::: Information :::

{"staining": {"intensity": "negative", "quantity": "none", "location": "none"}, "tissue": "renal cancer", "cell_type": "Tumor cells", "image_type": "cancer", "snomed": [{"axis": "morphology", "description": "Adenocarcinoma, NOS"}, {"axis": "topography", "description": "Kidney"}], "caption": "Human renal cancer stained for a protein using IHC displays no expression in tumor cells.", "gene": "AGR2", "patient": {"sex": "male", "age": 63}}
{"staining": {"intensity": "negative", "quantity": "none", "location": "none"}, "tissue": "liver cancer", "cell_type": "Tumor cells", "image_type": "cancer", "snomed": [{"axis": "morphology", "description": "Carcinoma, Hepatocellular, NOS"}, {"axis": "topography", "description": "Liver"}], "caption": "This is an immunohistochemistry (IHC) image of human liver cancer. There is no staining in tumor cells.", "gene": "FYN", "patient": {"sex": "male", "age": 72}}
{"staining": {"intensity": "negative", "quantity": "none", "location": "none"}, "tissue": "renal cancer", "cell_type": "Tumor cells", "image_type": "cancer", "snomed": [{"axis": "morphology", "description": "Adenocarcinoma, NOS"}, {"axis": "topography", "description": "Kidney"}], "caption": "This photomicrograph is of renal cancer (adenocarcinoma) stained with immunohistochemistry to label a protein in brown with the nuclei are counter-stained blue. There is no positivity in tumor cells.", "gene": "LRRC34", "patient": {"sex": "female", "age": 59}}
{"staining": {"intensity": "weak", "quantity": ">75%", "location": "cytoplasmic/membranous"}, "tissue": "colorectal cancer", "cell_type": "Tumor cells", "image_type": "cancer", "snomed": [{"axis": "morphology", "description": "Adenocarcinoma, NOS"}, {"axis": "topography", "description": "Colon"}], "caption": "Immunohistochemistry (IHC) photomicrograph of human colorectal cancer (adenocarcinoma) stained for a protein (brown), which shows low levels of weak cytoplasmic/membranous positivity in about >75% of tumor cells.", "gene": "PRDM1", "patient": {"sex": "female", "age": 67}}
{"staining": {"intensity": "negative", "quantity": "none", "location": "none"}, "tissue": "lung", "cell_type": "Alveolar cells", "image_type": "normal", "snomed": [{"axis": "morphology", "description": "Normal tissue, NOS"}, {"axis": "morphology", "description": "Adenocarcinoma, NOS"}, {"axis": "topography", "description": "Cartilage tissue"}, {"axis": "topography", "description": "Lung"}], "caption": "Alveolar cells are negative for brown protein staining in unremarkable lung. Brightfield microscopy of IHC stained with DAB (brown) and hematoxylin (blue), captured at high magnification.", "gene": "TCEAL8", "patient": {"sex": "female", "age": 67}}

:::

■ **Work to complete**
Every entry above should be transcribed exactly as it appears.

■ **Solution to this problem**
{"staining": {"intensity": "negative", "quantity": "none", "location": "none"}, "tissue": "renal cancer", "cell_type": "Tumor cells", "image_type": "cancer", "snomed": [{"axis": "morphology", "description": "Adenocarcinoma, NOS"}, {"axis": "topography", "description": "Kidney"}], "caption": "Human renal cancer stained for a protein using IHC displays no expression in tumor cells.", "gene": "AGR2", "patient": {"sex": "male", "age": 63}}
{"staining": {"intensity": "negative", "quantity": "none", "location": "none"}, "tissue": "liver cancer", "cell_type": "Tumor cells", "image_type": "cancer", "snomed": [{"axis": "morphology", "description": "Carcinoma, Hepatocellular, NOS"}, {"axis": "topography", "description": "Liver"}], "caption": "This is an immunohistochemistry (IHC) image of human liver cancer. There is no staining in tumor cells.", "gene": "FYN", "patient": {"sex": "male", "age": 72}}
{"staining": {"intensity": "negative", "quantity": "none", "location": "none"}, "tissue": "renal cancer", "cell_type": "Tumor cells", "image_type": "cancer", "snomed": [{"axis": "morphology", "description": "Adenocarcinoma, NOS"}, {"axis": "topography", "description": "Kidney"}], "caption": "This photomicrograph is of renal cancer (adenocarcinoma) stained with immunohistochemistry to label a protein in brown with the nuclei are counter-stained blue. There is no positivity in tumor cells.", "gene": "LRRC34", "patient": {"sex": "female", "age": 59}}
{"staining": {"intensity": "weak", "quantity": ">75%", "location": "cytoplasmic/membranous"}, "tissue": "colorectal cancer", "cell_type": "Tumor cells", "image_type": "cancer", "snomed": [{"axis": "morphology", "description": "Adenocarcinoma, NOS"}, {"axis": "topography", "description": "Colon"}], "caption": "Immunohistochemistry (IHC) photomicrograph of human colorectal cancer (adenocarcinoma) stained for a protein (brown), which shows low levels of weak cytoplasmic/membranous positivity in about >75% of tumor cells.", "gene": "PRDM1", "patient": {"sex": "female", "age": 67}}
{"staining": {"intensity": "negative", "quantity": "none", "location": "none"}, "tissue": "lung", "cell_type": "Alveolar cells", "image_type": "normal", "snomed": [{"axis": "morphology", "description": "Normal tissue, NOS"}, {"axis": "morphology", "description": "Adenocarcinoma, NOS"}, {"axis": "topography", "description": "Cartilage tissue"}, {"axis": "topography", "description": "Lung"}], "caption": "Alveolar cells are negative for brown protein staining in unremarkable lung. Brightfield microscopy of IHC stained with DAB (brown) and hematoxylin (blue), captured at high magnification.", "gene": "TCEAL8", "patient": {"sex": "female", "age": 67}}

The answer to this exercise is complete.